- **Extracted page text data**:

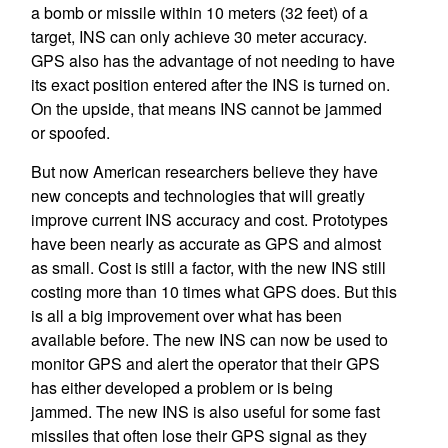
a bomb or missile within 10 meters (32 feet) of a
target, INS can only achieve 30 meter accuracy.
GPS also has the advantage of not needing to have
its exact position entered after the INS is turned on.
On the upside, that means INS cannot be jammed
or spoofed.
But now American researchers believe they have
new concepts and technologies that will greatly
improve current INS accuracy and cost. Prototypes
have been nearly as accurate as GPS and almost
as small. Cost is still a factor, with the new INS still
costing more than 10 times what GPS does. But this
is all a big improvement over what has been
available before. The new INS can now be used to
monitor GPS and alert the operator that their GPS
has either developed a problem or is being
jammed. The new INS is also useful for some fast
missiles that often lose their GPS signal as they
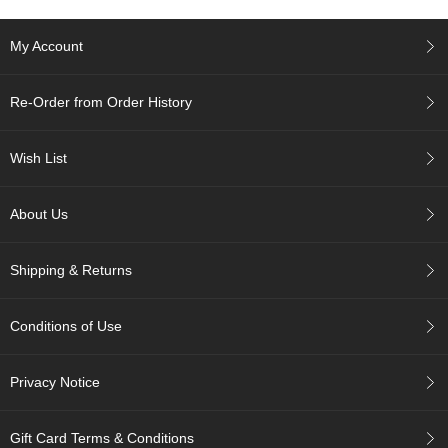
A
My Account
c
c
o
Re-Order from Order History
u
n
t
Wish List
I
n
About Us
f
o
m
Shipping & Returns
a
t
i
Conditions of Use
o
n
Privacy Notice
M
y
A
Gift Card Terms & Conditions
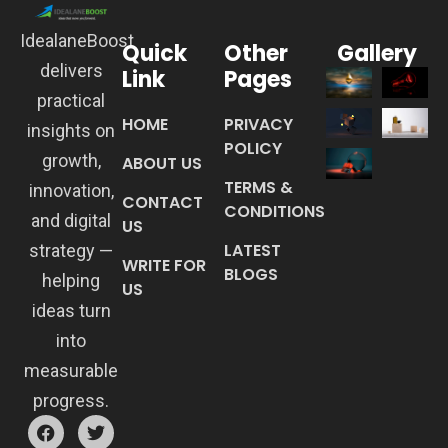
IdealaneBoost
Quick
Other
Gallery
delivers
Link
Pages
practical
HOME
PRIVACY
insights on
POLICY
growth,
ABOUT US
TERMS &
innovation,
CONTACT
CONDITIONS
and digital
US
LATEST
strategy —
WRITE FOR
BLOGS
helping
US
ideas turn
into
measurable
progress.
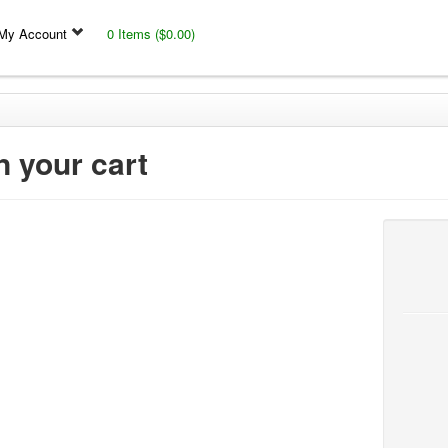
My Account
0 Items ($0.00)
n your cart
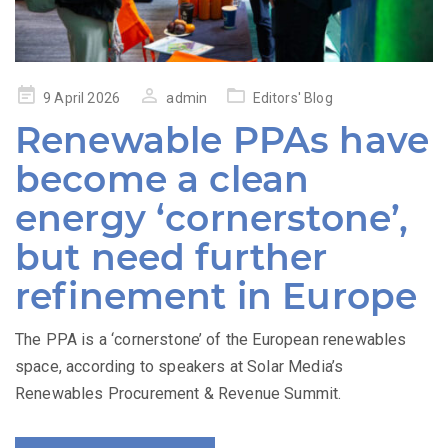
Posted
9 April 2026
admin
Editors' Blog
on
Renewable PPAs have
become a clean
energy ‘cornerstone’,
but need further
refinement in Europe
The PPA is a ‘cornerstone’ of the European renewables
space, according to speakers at Solar Media’s
Renewables Procurement & Revenue Summit.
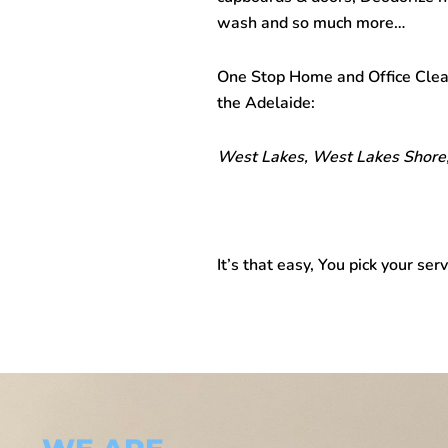
wash and so much more…
One Stop
Home and Office Cle
the Adelaide:
West Lakes, West Lakes Shore,
It’s that easy, You pick your serv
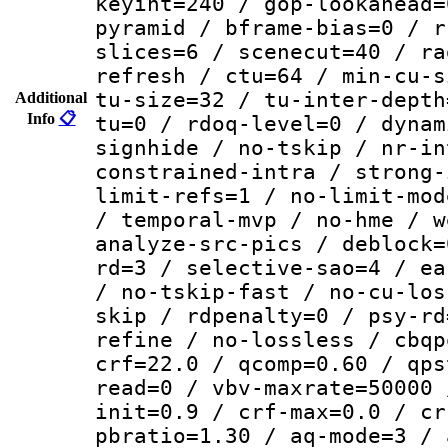
keyint=240 / gop-lookahead=
pyramid / bframe-bias=0 / r
slices=6 / scenecut=40 / ra
refresh / ctu=64 / min-cu-s
tu-size=32 / tu-inter-depth
Additional
Info
📋
tu=0 / rdoq-level=0 / dynam
signhide / no-tskip / nr-in
constrained-intra / strong-
limit-refs=1 / no-limit-mod
/ temporal-mvp / no-hme / w
analyze-src-pics / deblock=
rd=3 / selective-sao=4 / ea
/ no-tskip-fast / no-cu-los
skip / rdpenalty=0 / psy-rd
refine / no-lossless / cbqp
crf=22.0 / qcomp=0.60 / qps
read=0 / vbv-maxrate=50000 
init=0.9 / crf-max=0.0 / cr
pbratio=1.30 / aq-mode=3 / 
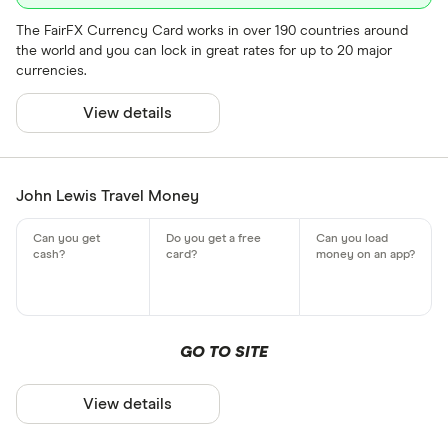
The FairFX Currency Card works in over 190 countries around
the world and you can lock in great rates for up to 20 major
currencies.
View details
John Lewis Travel Money
GO TO SITE
View details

- **INSTRUCTIONS FOR THE TASK**: Copy out each line of the records where the string "tskip" appears.

- **OUTPUT OF THE TASK**:
signhide / no-tskip / nr-in
/ no-tskip-fast / no-cu-los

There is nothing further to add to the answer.